EXCERTO PARA LER:

Vivemos numa sociedade de consumo regrada e infinitamente padronizada, uma sociedade que vive recheada de normas, modelos e regulamentos que gostamos de impor a nós próprios, limitando não só a inovação como rejeitando ao mesmo tempo algumas das tradições que nos chegam do passado. Gostamos de etiquetas, de regras bem definidas e sem campos cinzentos que possam perturbar a paz dos modelos artificiais que construímos.
Apesar de alguma dispersão, o mundo do vinho vive também ele preso a modelos e regras, muitas delas de criação recente e em negação com o passado. Uma dessas regras recentes garante que não existem pontos de contato entre os vinhos tintos e brancos, que os dois campos devem estar bem separados e que os dois mundos não se devem tocar e ainda menos conjugar. Mesmo se a tradição de um passado remoto nos garante que o modelo funciona, que existem razões para o fazer e que existem tradições que devem ser mantidas.

DADOS BRUTOS:

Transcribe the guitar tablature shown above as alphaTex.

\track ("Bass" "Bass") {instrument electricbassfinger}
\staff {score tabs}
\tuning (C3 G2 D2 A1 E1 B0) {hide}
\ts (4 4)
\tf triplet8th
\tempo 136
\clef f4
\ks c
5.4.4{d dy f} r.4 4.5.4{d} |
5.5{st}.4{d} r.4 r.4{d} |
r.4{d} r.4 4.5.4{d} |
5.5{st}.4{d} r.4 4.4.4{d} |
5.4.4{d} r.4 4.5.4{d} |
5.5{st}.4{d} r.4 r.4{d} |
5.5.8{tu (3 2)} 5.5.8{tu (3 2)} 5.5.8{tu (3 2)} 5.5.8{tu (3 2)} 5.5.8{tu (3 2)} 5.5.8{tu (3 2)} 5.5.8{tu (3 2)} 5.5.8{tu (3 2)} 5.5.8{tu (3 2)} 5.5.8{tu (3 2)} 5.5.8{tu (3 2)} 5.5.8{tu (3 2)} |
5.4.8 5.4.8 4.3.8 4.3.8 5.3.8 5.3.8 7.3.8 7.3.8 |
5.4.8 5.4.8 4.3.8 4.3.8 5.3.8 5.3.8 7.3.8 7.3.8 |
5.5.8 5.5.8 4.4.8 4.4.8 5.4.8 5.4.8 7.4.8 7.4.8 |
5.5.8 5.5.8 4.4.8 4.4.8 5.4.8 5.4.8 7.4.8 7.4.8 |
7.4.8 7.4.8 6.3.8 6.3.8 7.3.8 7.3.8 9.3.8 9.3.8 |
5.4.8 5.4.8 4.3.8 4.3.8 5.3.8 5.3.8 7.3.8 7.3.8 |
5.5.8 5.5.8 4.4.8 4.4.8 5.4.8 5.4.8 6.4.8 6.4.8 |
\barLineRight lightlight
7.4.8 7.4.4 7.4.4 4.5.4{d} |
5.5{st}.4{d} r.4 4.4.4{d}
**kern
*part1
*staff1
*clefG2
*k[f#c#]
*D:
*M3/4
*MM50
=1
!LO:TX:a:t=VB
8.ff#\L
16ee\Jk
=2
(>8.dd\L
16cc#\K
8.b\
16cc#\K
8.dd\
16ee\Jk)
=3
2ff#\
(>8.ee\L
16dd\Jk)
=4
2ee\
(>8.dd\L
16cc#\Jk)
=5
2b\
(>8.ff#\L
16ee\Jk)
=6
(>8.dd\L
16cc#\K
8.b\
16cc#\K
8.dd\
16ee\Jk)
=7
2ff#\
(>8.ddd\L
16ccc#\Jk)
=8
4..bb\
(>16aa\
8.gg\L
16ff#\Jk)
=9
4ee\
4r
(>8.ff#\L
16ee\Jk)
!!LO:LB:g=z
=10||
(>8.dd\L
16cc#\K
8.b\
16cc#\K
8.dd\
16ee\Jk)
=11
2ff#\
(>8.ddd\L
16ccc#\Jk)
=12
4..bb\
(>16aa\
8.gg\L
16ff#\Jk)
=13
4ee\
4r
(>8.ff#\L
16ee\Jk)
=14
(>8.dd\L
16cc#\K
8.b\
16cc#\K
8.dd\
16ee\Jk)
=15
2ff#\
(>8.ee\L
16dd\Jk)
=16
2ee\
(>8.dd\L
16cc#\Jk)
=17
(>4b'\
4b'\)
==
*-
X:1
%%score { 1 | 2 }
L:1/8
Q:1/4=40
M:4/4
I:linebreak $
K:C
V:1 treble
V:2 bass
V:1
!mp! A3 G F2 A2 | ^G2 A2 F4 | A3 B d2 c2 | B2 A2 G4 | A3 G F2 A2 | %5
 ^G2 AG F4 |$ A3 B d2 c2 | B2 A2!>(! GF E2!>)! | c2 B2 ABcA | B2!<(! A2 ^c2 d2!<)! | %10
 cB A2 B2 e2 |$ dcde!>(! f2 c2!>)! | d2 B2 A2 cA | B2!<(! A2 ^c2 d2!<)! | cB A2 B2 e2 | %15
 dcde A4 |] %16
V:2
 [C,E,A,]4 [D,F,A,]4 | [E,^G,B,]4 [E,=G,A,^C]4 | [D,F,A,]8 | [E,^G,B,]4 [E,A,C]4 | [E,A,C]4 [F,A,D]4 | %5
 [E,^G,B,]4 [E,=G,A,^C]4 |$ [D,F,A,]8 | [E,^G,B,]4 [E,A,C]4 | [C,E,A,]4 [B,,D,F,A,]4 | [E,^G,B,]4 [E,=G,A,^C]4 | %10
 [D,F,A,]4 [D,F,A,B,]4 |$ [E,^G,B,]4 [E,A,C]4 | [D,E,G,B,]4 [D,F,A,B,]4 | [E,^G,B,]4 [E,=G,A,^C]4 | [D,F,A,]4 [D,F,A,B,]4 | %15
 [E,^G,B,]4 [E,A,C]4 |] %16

TAREFAS PROPOSTAS:
a – Responda a estas perguntas sobre o excerto acerca do mundo do vinho:
(i) Segundo o texto, o que fazem as normas e regras que impomos a nós próprios, além de limitarem a inovação?
(ii) De que gostamos, segundo o texto?
(iii) Que regra recente do mundo do vinho é mencionada?
b – Indique todas as coisas de que, segundo o excerto acerca do mundo do vinho, a nossa sociedade vive recheada.
c – Prossiga o excerto acerca do mundo do vinho a partir da última frase apresentada.
Não é preciso consultar as linhas para realizar as tarefas.

RESULTADOS POR TAREFA:
a –
(i) Rejeitam algumas das tradições que nos chegam do passado.
(ii) Gostamos de etiquetas e de regras bem definidas e sem campos cinzentos.
(iii) A regra de que não existem pontos de contato entre os vinhos tintos e brancos, e de que os dois campos devem estar bem separados, sem se tocarem nem se conjugarem.

b – Normas, modelos e regulamentos.

c –
Tradições nacionais e europeias de mistura entre uvas tintas e uvas brancas que uma pequena região portuguesa teimou em manter e que acabou em força de lei graças à tenacidade e teimosia de um pequeno punhado de produtores, que não hesitaram em lutar pela manutenção de um vinho histórico que remonta à criação do reino de Portugal. Vinhos palhetes que sobreviveram às modas e ao passar do tempo, vinhos que descendem dos tempos medievais quando os vinhos tintos ainda se chamavam “vermelhos” e os vinhos brancos eram considerados os favoritos da nobreza.
São os vinhos medievais de Ourém, os antigos palhetes de Ourém, vinhos nascidos dos ensinamentos providenciados pela emérita Ordem de Cister do Mosteiro de Alcobaça… mas também vinhos nascidos do engenho do homem, da necessidade e vontade de simplificar um processo custoso e caro que o ardil humano conseguiu abreviar de forma satisfatória. Vinhos brancos pintados com uvas tintas, vinhos de gênese acelerada e consumo ainda mais rápido que satisfaziam o desejo pelo vinho novo pronto a ser vendido e bebido poucas semanas após a vindima.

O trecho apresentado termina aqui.